(Task set)
1. According to the radio management panels text, where are the three panels located?
2. Translate this sentence from the radio management panels text into Spanish: "Each RMP can control any VHF or HF transceiver."
3. Pick up the radio management panels text after its final sentence and continue writing it.

(Quoted passage)
-- Opening Marker --

Radio Management Panels (RMP)
The RMP is the communications chapter's frequency selector: the crew set what frequency each VHF/HF transceiver is tuned to. Of the two-panel division of labour from article 1 — the RMP chooses the frequency, the ACP handles transmit/receive — the RMP is the frequency half. Three identical panels manage every communications frequency, plus one sideline: in a double FMGEC failure they become the flight-management system's backup for tuning the navigation aids (VOR/DME/ILS/ADF) — the sideline that connects this chapter to navigation (ATA-34).
This is the first of the two "core control" articles (the other is article 3, the ACP/AMU). By the end you should be able to say how the three RMPs share the work, why RMP 3 on the overhead can still control every radio when 1 and 2 are off, why only RMP 1 survives on emergency power, what the amber SEL light is telling you, how an ATC-uplinked frequency jumps into the standby window, and how to handle one or two failed RMPs.
1. Three identical panels and the leader priority
The FCOM gives the RMP's two jobs and its layout. Per FCOM DSC-23-10-20:
Identical RMPs : Give the flight crew control of all radio communication systems (VHF and HF frequency control). Provide backup to the FMGECs for controlling radio navigation systems.
Two RMPs are on the center pedestal, and a third on the overhead panel. Each RMP can control any VHF or HF transceiver. RMP1 and 2 are connected directly to all VHF and HF transceivers, whereas RMP3 is connected to them via RMP1 and 2. RMPs are connected together so that each RMP is updated with the selections made on other RMPs.

-- Closing Marker --

(Material supplied)
-- Opening Marker --

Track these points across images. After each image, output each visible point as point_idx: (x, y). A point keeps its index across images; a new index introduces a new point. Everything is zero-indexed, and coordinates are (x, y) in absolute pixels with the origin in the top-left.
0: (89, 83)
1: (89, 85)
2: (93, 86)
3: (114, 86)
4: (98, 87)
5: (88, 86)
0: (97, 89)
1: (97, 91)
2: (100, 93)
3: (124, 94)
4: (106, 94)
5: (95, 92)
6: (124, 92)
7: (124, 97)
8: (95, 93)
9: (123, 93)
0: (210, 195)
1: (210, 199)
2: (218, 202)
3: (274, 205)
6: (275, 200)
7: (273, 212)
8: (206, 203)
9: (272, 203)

-- Closing Marker --

(Task-by-task results)
1. Two are on the center pedestal, and the third is on the overhead panel.

2. Cada RMP puede controlar cualquier transceptor VHF o HF.

3.
The three are identical and interchangeable, distinguished only by a three-position code (SDI, Source/Destination Identifier) on the rear connector. They dialogue continuously over three buses — change VHF 1 on RMP 1 and RMP 2 and RMP 3 immediately show it.
What matters in a failure is who leads. Per AMM 23-81-00:
The priority procedure can be summed up as follows: RMP1 > RMP3 > RMP2 (The RMP3 does not process any radio navigation information).
Why the odd order that skips number 2? Because RMP 3 (the overhead one) sits physically downstream — routed through RMP 1 and 2 — so it is the natural convergence point of the whole network. The AMM notes that when RMP 1 or 2 is failed or off it becomes "transparent" to RMP 3, connecting RMP 3's buses directly to the transceivers. So when RMP 1 falls, the convergence point (RMP 3) is the smoothest to take the lead; RMP 2 is a local panel and comes last. Remember "1 → 3 → 2" and the takeover order in the degradation article is settled.
2. Power supply — why RMP 1 lives on emergency power
The three supply feeds decide the RMPs' order of survival under electrical degradation. Per AMM 23-81-00:
The RMPs are supplied with 28VDC. The RMP1 is connected to the ESS sub bus-bar 403PP. The RMP2 is connected to the sub bus-bar 202PP. The RMP3 is connected to the sub bus-bar 101PP.
RMP 1 hangs on the essential sub-busbar — the physical root of "only RMP 1 in EMER ELEC": lose main generation and 202PP/101PP go dark, killing RMP 2 and 3, while 403PP stays alive and RMP 1 survives alone (electrical chapter: ATA-24). Combined with the "two failed → one controls all" reconfiguration (§7), that lone RMP 1 can still tune VHF 1 and HF 1. There is also a power-friendly detail. Per AMM 23-81-00:
In the event of power supply cut-off the RMP memorizes the context. Consequently the last configuration selected can be restored when the power supply becomes available again.
A micro-interruption under 200 ms has no effect; after a longer cut, the frequencies do not have to be re-dialled on power return — the panel remembers.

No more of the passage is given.